*** Opening Given data ***

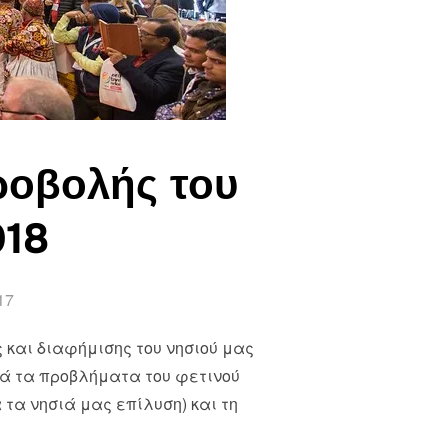
ροβολής του
018
17
και διαφήμισης του νησιού μας
ρά τα προβλήματα του φετινού
 τα νησιά μας επίλυση) και τη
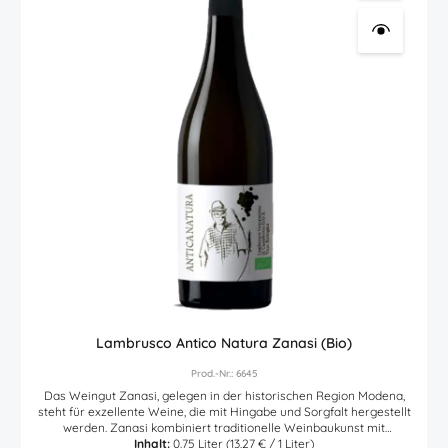
89 Punkte Falstaff: 92 Punkte Produktkategorie Schaumwein (Cava
- Champagner - Cremant - Sekt - Prosecco)
Lambrusco Antico Natura Zanasi (Bio)
Prod.-Nr.: 6645
Das Weingut Zanasi, gelegen in der historischen Region Modena,
steht für exzellente Weine, die mit Hingabe und Sorgfalt hergestellt
werden. Zanasi kombiniert traditionelle Weinbaukunst mit
modernen, nachhaltigen Praktiken, um Weine zu erzeugen, die
Inhalt:
0.75 Liter
(13,27 € / 1 Liter)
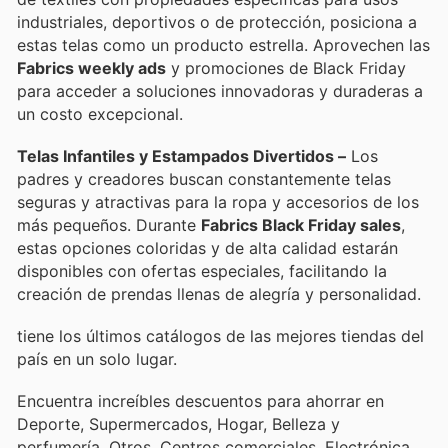
industriales, deportivos o de protección, posiciona a
estas telas como un producto estrella. Aprovechen las
Fabrics weekly ads
y promociones de Black Friday
para acceder a soluciones innovadoras y duraderas a
un costo excepcional.
Telas Infantiles y Estampados Divertidos –
Los
padres y creadores buscan constantemente telas
seguras y atractivas para la ropa y accesorios de los
más pequeños. Durante
Fabrics Black Friday sales
,
estas opciones coloridas y de alta calidad estarán
disponibles con ofertas especiales, facilitando la
creación de prendas llenas de alegría y personalidad.
tiene los últimos catálogos de las mejores tiendas del
país en un solo lugar.
Encuentra increíbles descuentos para ahorrar en
Deporte, Supermercados, Hogar, Belleza y
perfumería, Otros, Centros comerciales, Electrónica,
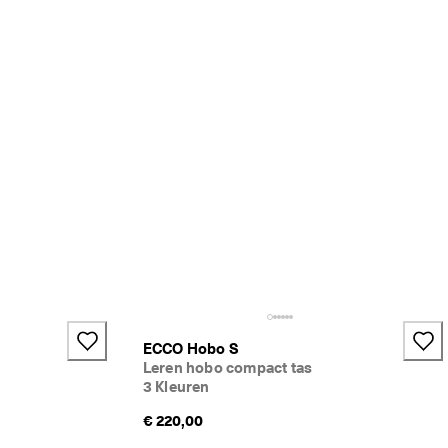
ECCO Hobo S
Leren hobo compact tas
3 Kleuren
€ 220,00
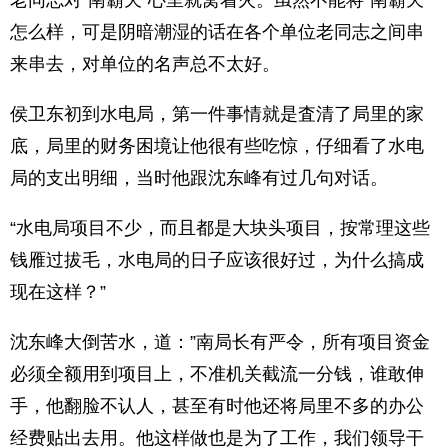
老同志对”南霸天”心里就窝着火。虽然不能将”南霸天”
怎么样，可是阴暗潮湿的话在各个单位老同志之间串
来串去，对单位的名声总不太好。
侯卫东初到水电局，第一件事情就是査清了局里的家
底，局里的财务困境让他很有些吃惊，仔细看了水电
局的支出明细，当时他跟沈东峰有过几句对话。
“水电局项目不少，而且都是大块头项目，按常理这些
钱雁过拔毛，水电局的日子应该很好过，为什么搞成
现在这样？”
沈东峰大倒苦水，道：”南局长有严令，所有项目资金
必须全额用到项目上，不准机关截流一分钱，谁敢伸
手，他翻脸不认人，甚至有时他还将局里不多的办公
经费贴出去用。他这样做也是为了工作，我们领导干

*** Closing Given data ***

Your goal | Rewrite the items from the line with "ECCO Hobo S" through the end of the items, swapping "Kleuren" for "Varianten" and keeping everything else unchanged. Leave the pictures out of your answer.

Completed exercise |
ECCO Hobo S
Leren hobo compact tas
3 Varianten
€ 220,00
老同志对”南霸天”心里就窝着火。虽然不能将”南霸天”
怎么样，可是阴暗潮湿的话在各个单位老同志之间串
来串去，对单位的名声总不太好。
侯卫东初到水电局，第一件事情就是査清了局里的家
底，局里的财务困境让他很有些吃惊，仔细看了水电
局的支出明细，当时他跟沈东峰有过几句对话。
“水电局项目不少，而且都是大块头项目，按常理这些
钱雁过拔毛，水电局的日子应该很好过，为什么搞成
现在这样？”
沈东峰大倒苦水，道：”南局长有严令，所有项目资金
必须全额用到项目上，不准机关截流一分钱，谁敢伸
手，他翻脸不认人，甚至有时他还将局里不多的办公
经费贴出去用。他这样做也是为了工作，我们领导干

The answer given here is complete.